Failure Clusters — Collapse 1,000 Identical Failures Into One Root Cause
When something breaks in webhook land, it breaks in waves. Every failed delivery now gets a normalized fingerprint — same root cause, same hash — and a new Failure Clusters page groups the wave into one row. Click any cluster to inspect a sample and replay every matching delivery with one override.
The Wave Problem
When something breaks in webhook land, it breaks in waves. A destination goes down for 10 minutes — that's not one failure, that's every delivery to that destination for those 10 minutes. A Stripe webhook secret rotation — every delivery from that source until you swap the secret on your side. A bad transform deploy — every delivery on that route between deploy and revert.
The events page can sort and filter, but you're still scrolling a list of identical-looking failures. RCA is per-delivery, so if you analyze the first one and then the second and then the third, you're paying for 1,000 Claude calls to find out it's all one bug.

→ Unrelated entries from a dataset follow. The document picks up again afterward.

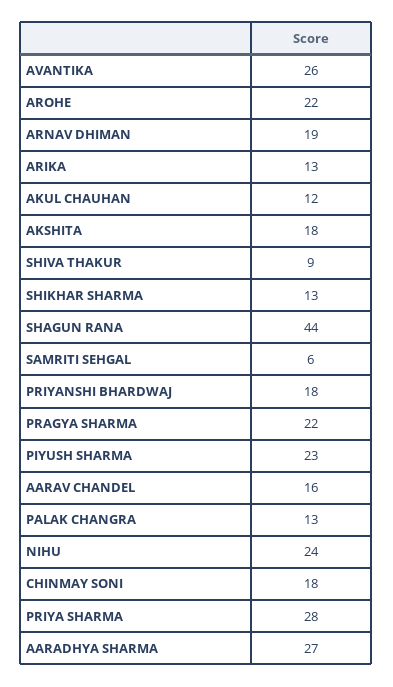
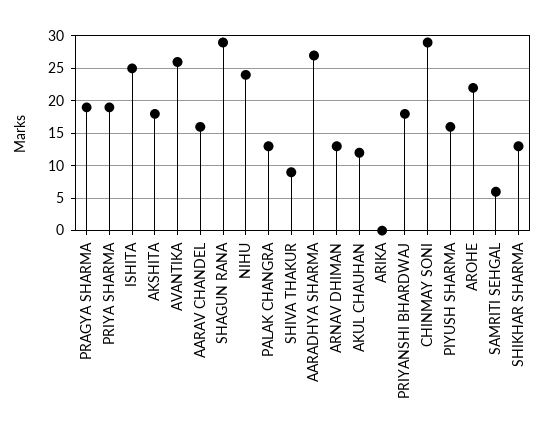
  {
    "AVANTIKA": 26,
    "AROHE": 22,
-   "ARNAV DHIMAN": 19,
+   "ARNAV DHIMAN": 13,
-   "ARIKA": 13,
+   "ARIKA": 0,
    "AKUL CHAUHAN": 12,
    "AKSHITA": 18,
    "SHIVA THAKUR": 9,
    "SHIKHAR SHARMA": 13,
-   "SHAGUN RANA": 44,
+   "SHAGUN RANA": 29,
    "SAMRITI SEHGAL": 6,
    "PRIYANSHI BHARDWAJ": 18,
-   "PRAGYA SHARMA": 22,
+   "PRAGYA SHARMA": 19,
-   "PIYUSH SHARMA": 23,
+   "PIYUSH SHARMA": 16,
    "AARAV CHANDEL": 16,
    "PALAK CHANGRA": 13,
    "NIHU": 24,
-   "CHINMAY SONI": 18,
+   "CHINMAY SONI": 29,
-   "PRIYA SHARMA": 28,
+   "PRIYA SHARMA": 19,
-   "AARADHYA SHARMA": 27
+   "AARADHYA SHARMA": 27,
+   "ISHITA": 25
  }

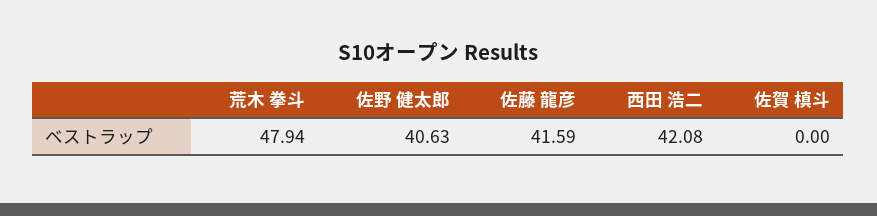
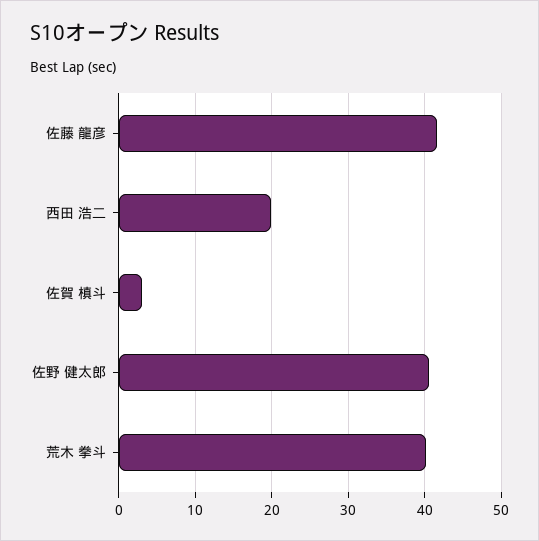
  {
-   "荒木 拳斗": 47.94,
+   "荒木 拳斗": 40,
    "佐野 健太郎": 40.63,
    "佐藤 龍彦": 41.59,
-   "西田 浩二": 42.08,
+   "西田 浩二": 20,
-   "佐賀 槙斗": 0
+   "佐賀 槙斗": 3
  }

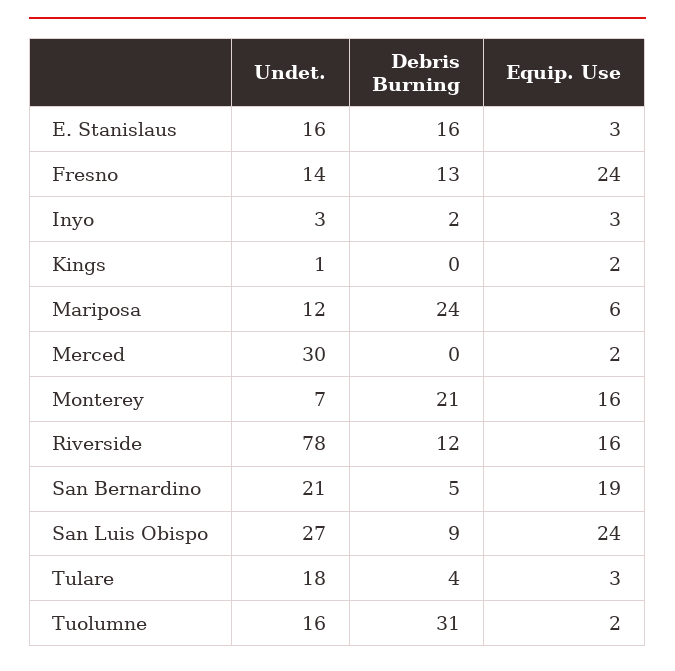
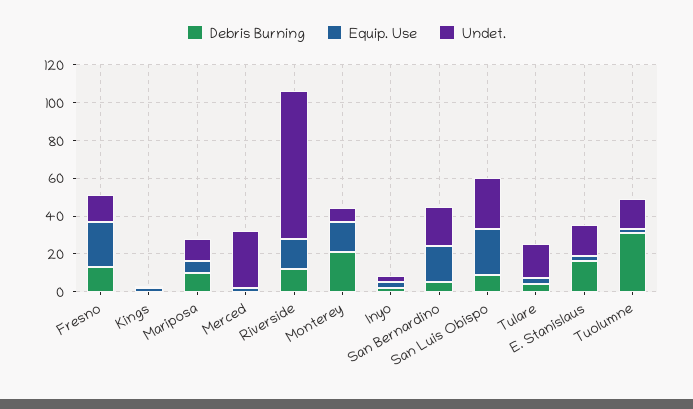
  {
    "Undet.": {
      "E. Stanislaus": 16,
      "Fresno": 14,
      "Inyo": 3,
      "Kings": 1,
      "Mariposa": 12,
      "Merced": 30,
      "Monterey": 7,
      "Riverside": 78,
      "San Bernardino": 21,
      "San Luis Obispo": 27,
      "Tulare": 18,
      "Tuolumne": 16
    },
    "Debris Burning": {
      "E. Stanislaus": 16,
      "Fresno": 13,
      "Inyo": 2,
      "Kings": 0,
-     "Mariposa": 24,
+     "Mariposa": 10,
      "Merced": 0,
      "Monterey": 21,
      "Riverside": 12,
      "San Bernardino": 5,
      "San Luis Obispo": 9,
      "Tulare": 4,
      "Tuolumne": 31
    },
    "Equip. Use": {
      "E. Stanislaus": 3,
      "Fresno": 24,
      "Inyo": 3,
      "Kings": 2,
      "Mariposa": 6,
      "Merced": 2,
      "Monterey": 16,
      "Riverside": 16,
      "San Bernardino": 19,
      "San Luis Obispo": 24,
      "Tulare": 3,
      "Tuolumne": 2
    }
  }

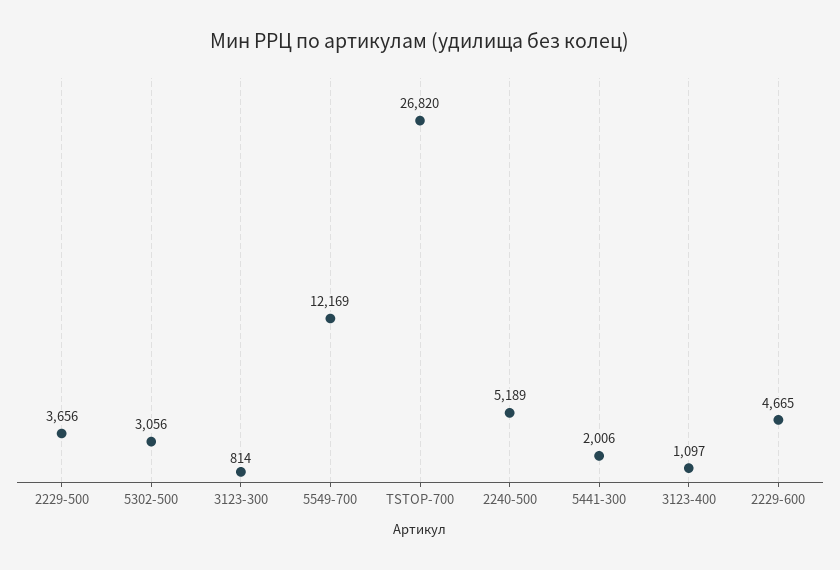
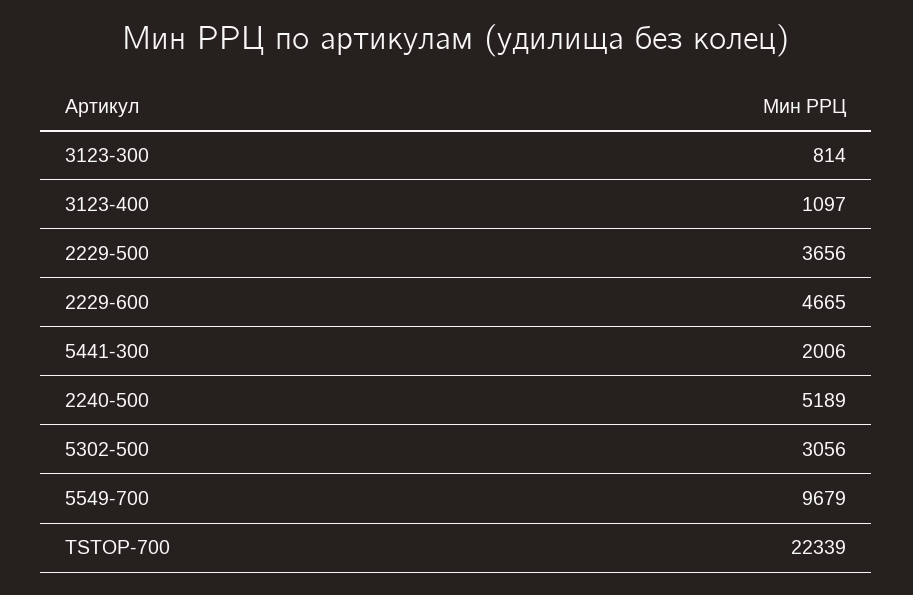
  {
    "2229-500": 3656,
    "5302-500": 3056,
    "3123-300": 814,
-   "5549-700": 12169,
+   "5549-700": 9679,
-   "TSTOP-700": 26820,
+   "TSTOP-700": 22339,
    "2240-500": 5189,
    "5441-300": 2006,
    "3123-400": 1097,
    "2229-600": 4665
  }

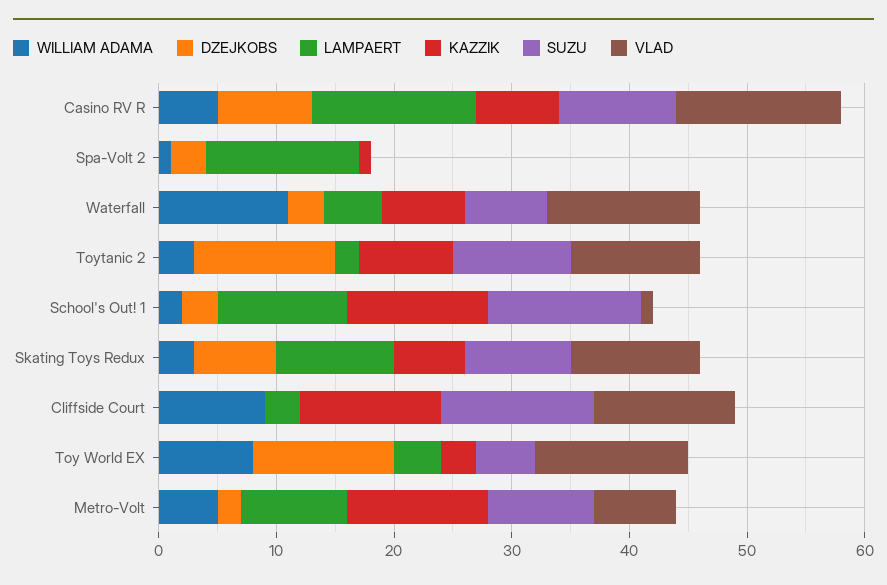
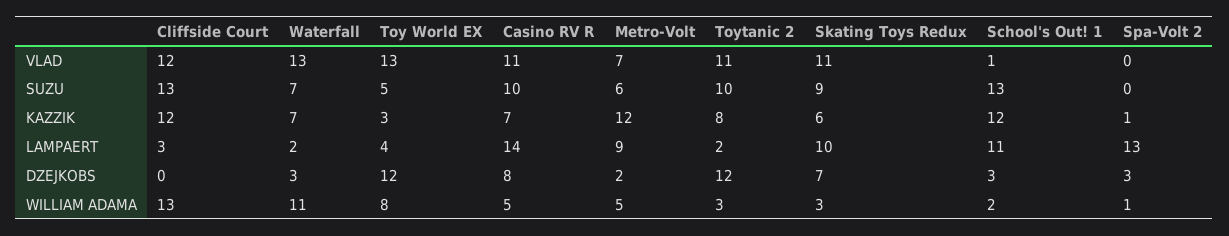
  {
    "WILLIAM ADAMA": {
      "Casino RV R": 5,
      "Spa-Volt 2": 1,
      "Waterfall": 11,
      "Toytanic 2": 3,
      "School's Out! 1": 2,
      "Skating Toys Redux": 3,
-     "Cliffside Court": 9,
+     "Cliffside Court": 13,
      "Toy World EX": 8,
      "Metro-Volt": 5
    },
    "DZEJKOBS": {
      "Casino RV R": 8,
      "Spa-Volt 2": 3,
      "Waterfall": 3,
      "Toytanic 2": 12,
      "School's Out! 1": 3,
      "Skating Toys Redux": 7,
      "Cliffside Court": 0,
      "Toy World EX": 12,
      "Metro-Volt": 2
    },
    "LAMPAERT": {
      "Casino RV R": 14,
      "Spa-Volt 2": 13,
-     "Waterfall": 5,
+     "Waterfall": 2,
      "Toytanic 2": 2,
      "School's Out! 1": 11,
      "Skating Toys Redux": 10,
      "Cliffside Court": 3,
      "Toy World EX": 4,
      "Metro-Volt": 9
    },
    "KAZZIK": {
      "Casino RV R": 7,
      "Spa-Volt 2": 1,
      "Waterfall": 7,
      "Toytanic 2": 8,
      "School's Out! 1": 12,
      "Skating Toys Redux": 6,
      "Cliffside Court": 12,
      "Toy World EX": 3,
      "Metro-Volt": 12
    },
    "SUZU": {
      "Casino RV R": 10,
      "Spa-Volt 2": 0,
      "Waterfall": 7,
      "Toytanic 2": 10,
      "School's Out! 1": 13,
      "Skating Toys Redux": 9,
      "Cliffside Court": 13,
      "Toy World EX": 5,
-     "Metro-Volt": 9
+     "Metro-Volt": 6
    },
    "VLAD": {
-     "Casino RV R": 14,
+     "Casino RV R": 11,
      "Spa-Volt 2": 0,
      "Waterfall": 13,
      "Toytanic 2": 11,
      "School's Out! 1": 1,
      "Skating Toys Redux": 11,
      "Cliffside Court": 12,
      "Toy World EX": 13,
      "Metro-Volt": 7
    }
  }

Today we're shipping failure clusters — a different way to look at the failure surface.
What a "Cluster" Is
A cluster is a group of failed deliveries that share a fingerprint — a SHA-256 hash of:
- The route id
- The destination id
- The HTTP response status (or null)
- A normalized excerpt of the response body (UUIDs, timestamps, and digits stripped)
- A normalized excerpt of the error message (same normalization)
- The RCA category, if RCA has run
Normalization is the part that does the work. "Connection timed out after 5234ms" and "Connection timed out after 8901ms" produce the same fingerprint because we replace runs of digits with <num>. UUIDs become <uuid>. ISO timestamps become <ts>. Whitespace collapses. Lowercase.
Two failures that differ only in run-specific numbers cluster together. Two failures that differ in actual cause stay separate.
The Cluster Page
A new Failure Clusters entry in the sidebar opens a page that lists every distinct failure pattern in your chosen window — last hour, 6h, 24h, or 7d. Each row shows:
- Total count
- Number of distinct events affected
- Route → destination
- Response status (if any)
- Error excerpt
- RCA category (if RCA ran on a sample)
- First and last seen
Click any cluster to drill into the sample delivery, with a banner reminding you that N other deliveries failed the same way.
Edit & Replay All
On each cluster row, Edit & Replay all opens a modal you've already seen — same destination / transform / headers / persistTransform override matrix as per-delivery replay-with-edit. Submit, and every delivery in the cluster gets a fresh replay with your overrides.
persistTransform is only allowed when every delivery in the cluster shares a single route — otherwise saving the new code is ambiguous. We reject the request with an explicit PERSIST_TRANSFORM_MULTI_ROUTE error rather than picking one route silently.
The cluster cap is 2,000 deliveries per replay call. Real waves usually fit inside that.
The Inline Banner
Even if you arrive at a failed delivery via the normal events page, the event debugger now shows a small amber banner inside that delivery's card whenever its fingerprint matches more than one delivery:
N other deliveries failed the same way — Same route, destination, status, and error pattern. Replay or fix them together. → View cluster
One click and you're in the cluster view, ready to fix everything at once.
Why This Is the Centerpiece
Replay-with-edit gives you the primitive. Clusters give you the scope. Together they're the difference between "I'll deal with the rest after I figure out the first one" and "I just fixed 1,400 failures with one click."
This is the load-bearing piece for several follow-up features: anomaly-rooted alerts, the failure pattern library, MCP-driven recovery loops — all of them reference clusters. More on those in the coming weeks.